* _Problem description_
Copy each line of the data that has "Fastfood" in it.

* _Source material_
- - -

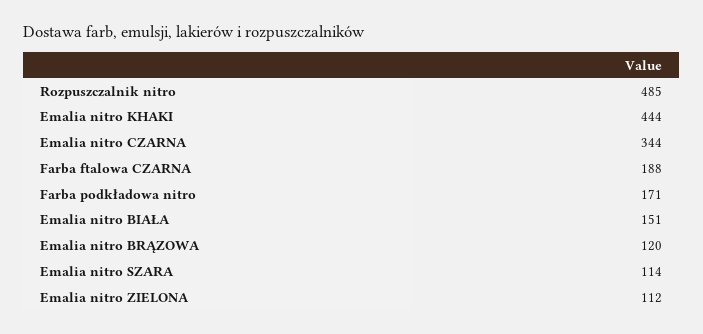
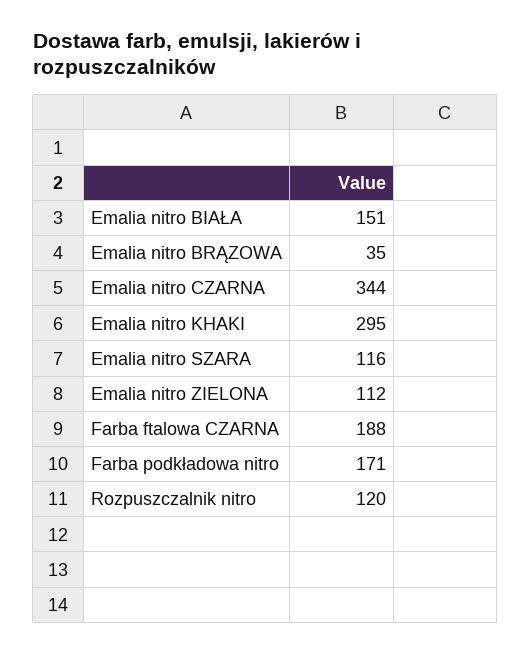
  {
-   "Rozpuszczalnik nitro": 485,
+   "Rozpuszczalnik nitro": 120,
-   "Emalia nitro KHAKI": 444,
+   "Emalia nitro KHAKI": 295,
    "Emalia nitro CZARNA": 344,
    "Farba ftalowa CZARNA": 188,
    "Farba podkładowa nitro": 171,
    "Emalia nitro BIAŁA": 151,
-   "Emalia nitro BRĄZOWA": 120,
+   "Emalia nitro BRĄZOWA": 35,
-   "Emalia nitro SZARA": 114,
+   "Emalia nitro SZARA": 116,
    "Emalia nitro ZIELONA": 112
  }

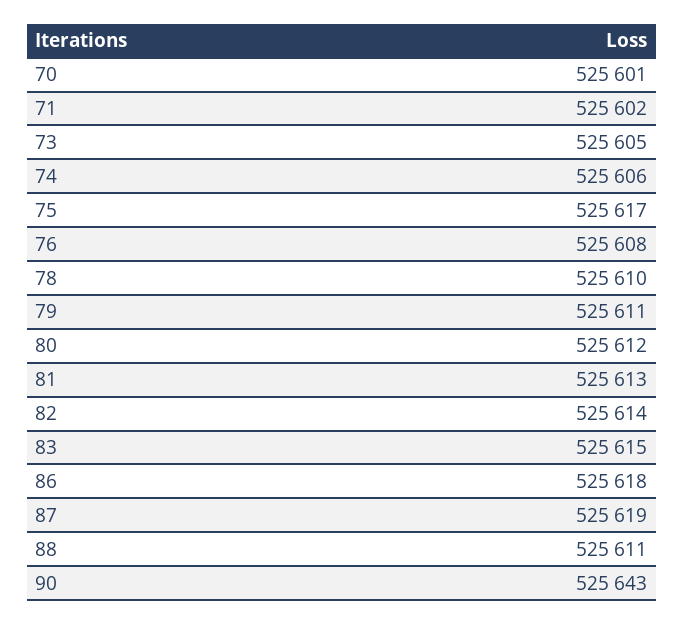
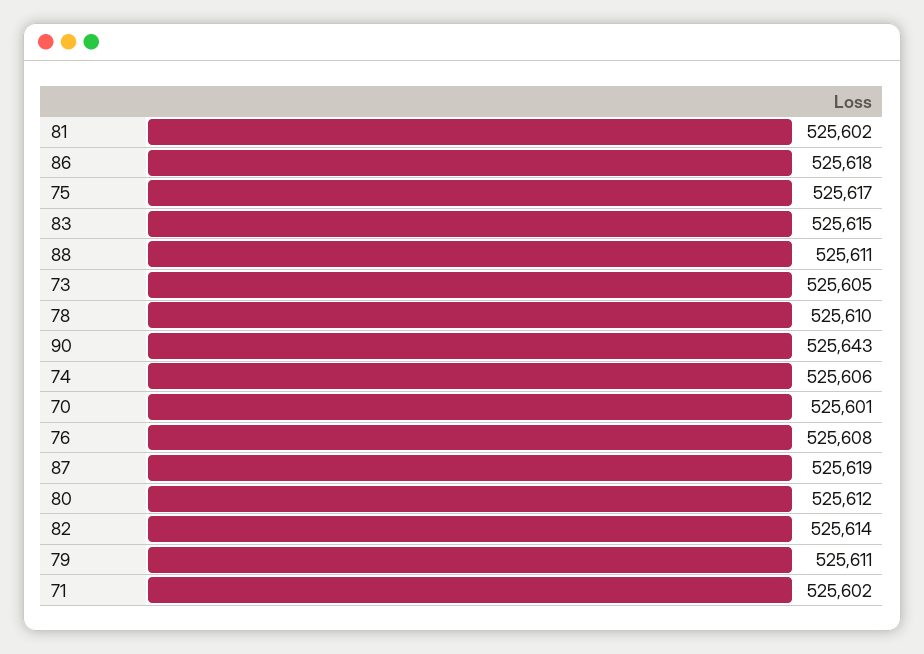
  {
    "70": 525601,
    "71": 525602,
    "73": 525605,
    "74": 525606,
    "75": 525617,
    "76": 525608,
    "78": 525610,
    "79": 525611,
    "80": 525612,
-   "81": 525613,
+   "81": 525602,
    "82": 525614,
    "83": 525615,
    "86": 525618,
    "87": 525619,
    "88": 525611,
    "90": 525643
  }

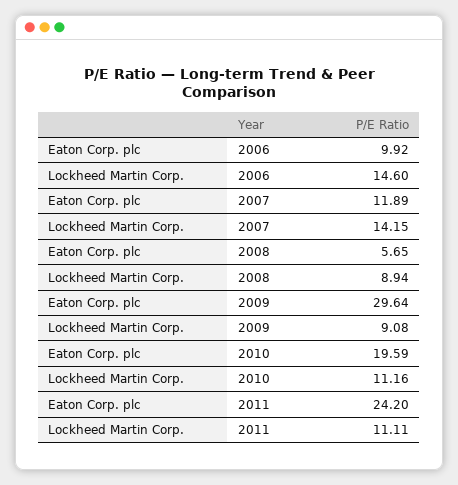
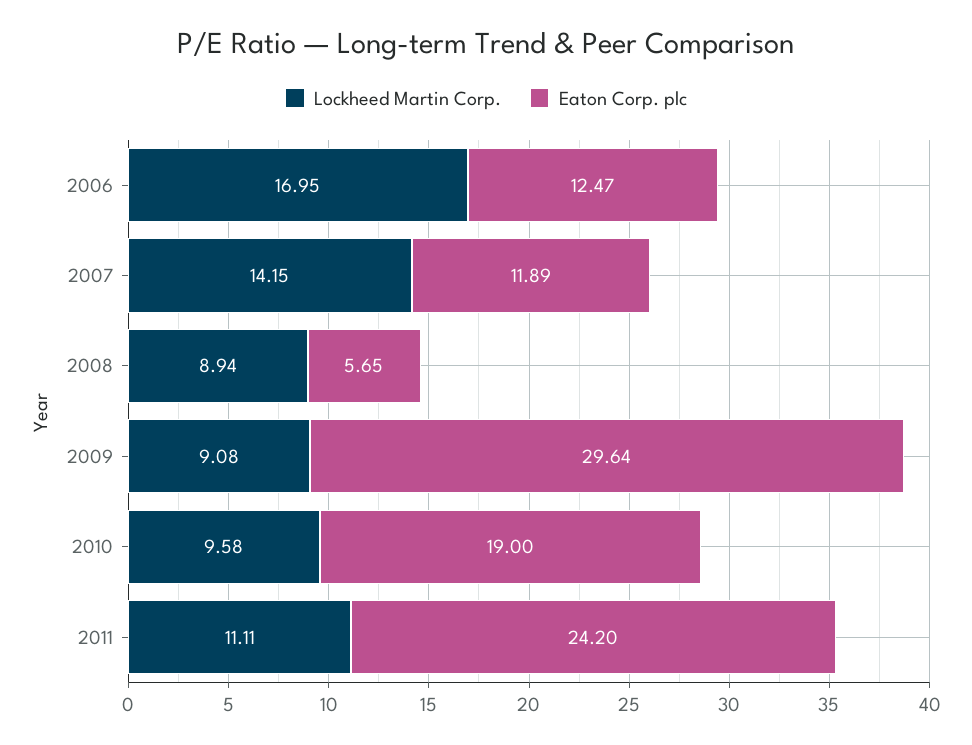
  {
    "Eaton Corp. plc": {
-     "2006": 9.92,
+     "2006": 12.47,
      "2007": 11.89,
      "2008": 5.65,
      "2009": 29.64,
-     "2010": 19.59,
+     "2010": 19,
      "2011": 24.2
    },
    "Lockheed Martin Corp.": {
-     "2006": 14.6,
+     "2006": 16.95,
      "2007": 14.15,
      "2008": 8.94,
      "2009": 9.08,
-     "2010": 11.16,
+     "2010": 9.58,
      "2011": 11.11
    }
  }

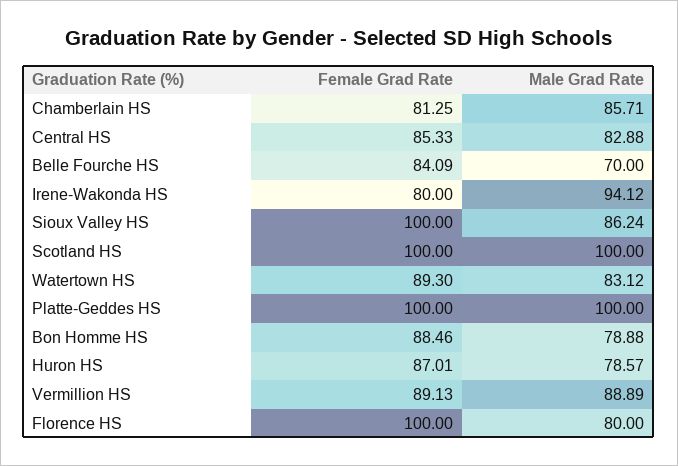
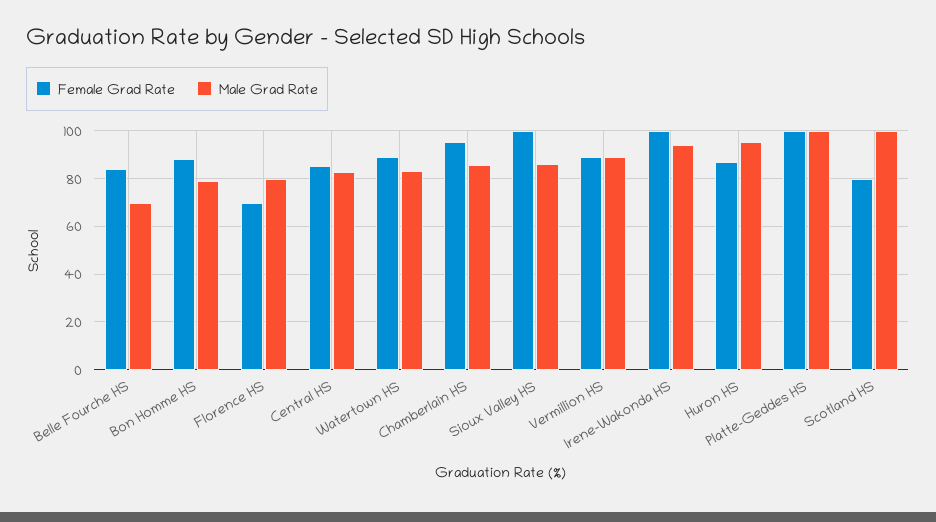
  {
    "Female Grad Rate": {
-     "Chamberlain HS": 81.25,
+     "Chamberlain HS": 95,
      "Central HS": 85.33,
      "Belle Fourche HS": 84.09,
-     "Irene-Wakonda HS": 80,
+     "Irene-Wakonda HS": 100,
      "Sioux Valley HS": 100,
-     "Scotland HS": 100,
+     "Scotland HS": 80,
      "Watertown HS": 89.3,
      "Platte-Geddes HS": 100,
      "Bon Homme HS": 88.46,
      "Huron HS": 87.01,
      "Vermillion HS": 89.13,
-     "Florence HS": 100
+     "Florence HS": 70
    },
    "Male Grad Rate": {
      "Chamberlain HS": 85.71,
      "Central HS": 82.88,
      "Belle Fourche HS": 70,
      "Irene-Wakonda HS": 94.12,
      "Sioux Valley HS": 86.24,
      "Scotland HS": 100,
      "Watertown HS": 83.12,
      "Platte-Geddes HS": 100,
      "Bon Homme HS": 78.88,
-     "Huron HS": 78.57,
+     "Huron HS": 95,
      "Vermillion HS": 88.89,
      "Florence HS": 80
    }
  }

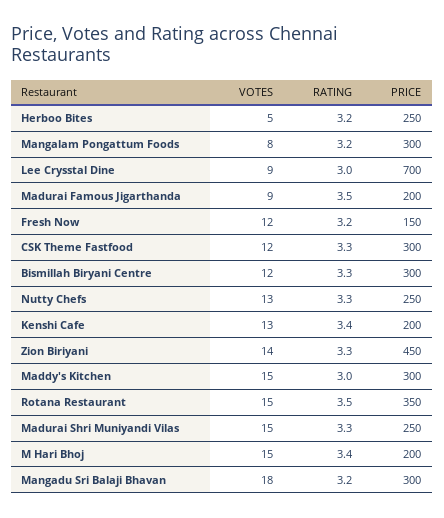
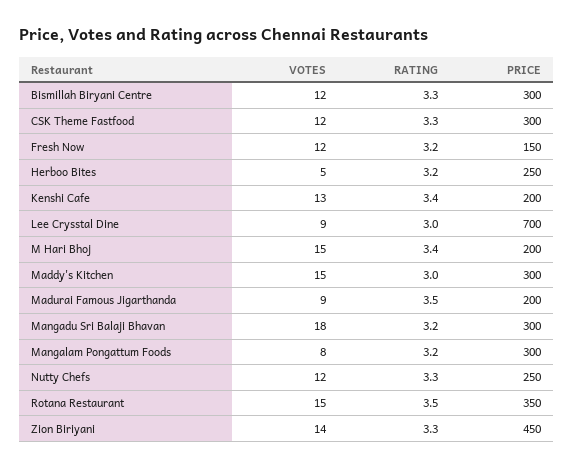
  {
    "VOTES": {
      "Herboo Bites": 5,
      "Mangalam Pongattum Foods": 8,
      "Lee Crysstal Dine": 9,
      "Madurai Famous Jigarthanda": 9,
      "Fresh Now": 12,
      "CSK Theme Fastfood": 12,
      "Bismillah Biryani Centre": 12,
-     "Nutty Chefs": 13,
+     "Nutty Chefs": 12,
      "Kenshi Cafe": 13,
      "Zion Biriyani": 14,
      "Maddy's Kitchen": 15,
      "Rotana Restaurant": 15,
-     "Madurai Shri Muniyandi Vilas": 15,
      "M Hari Bhoj": 15,
      "Mangadu Sri Balaji Bhavan": 18
    },
    "RATING": {
      "Herboo Bites": 3.2,
      "Mangalam Pongattum Foods": 3.2,
      "Lee Crysstal Dine": 3,
      "Madurai Famous Jigarthanda": 3.5,
      "Fresh Now": 3.2,
      "CSK Theme Fastfood": 3.3,
      "Bismillah Biryani Centre": 3.3,
      "Nutty Chefs": 3.3,
      "Kenshi Cafe": 3.4,
      "Zion Biriyani": 3.3,
      "Maddy's Kitchen": 3,
      "Rotana Restaurant": 3.5,
-     "Madurai Shri Muniyandi Vilas": 3.3,
      "M Hari Bhoj": 3.4,
      "Mangadu Sri Balaji Bhavan": 3.2
    },
    "PRICE": {
      "Herboo Bites": 250,
      "Mangalam Pongattum Foods": 300,
      "Lee Crysstal Dine": 700,
      "Madurai Famous Jigarthanda": 200,
      "Fresh Now": 150,
      "CSK Theme Fastfood": 300,
      "Bismillah Biryani Centre": 300,
      "Nutty Chefs": 250,
      "Kenshi Cafe": 200,
      "Zion Biriyani": 450,
      "Maddy's Kitchen": 300,
      "Rotana Restaurant": 350,
-     "Madurai Shri Muniyandi Vilas": 250,
      "M Hari Bhoj": 200,
      "Mangadu Sri Balaji Bhavan": 300
    }
  }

- - -

* _Exercise response_
      "CSK Theme Fastfood": 12,
      "CSK Theme Fastfood": 3.3,
      "CSK Theme Fastfood": 300,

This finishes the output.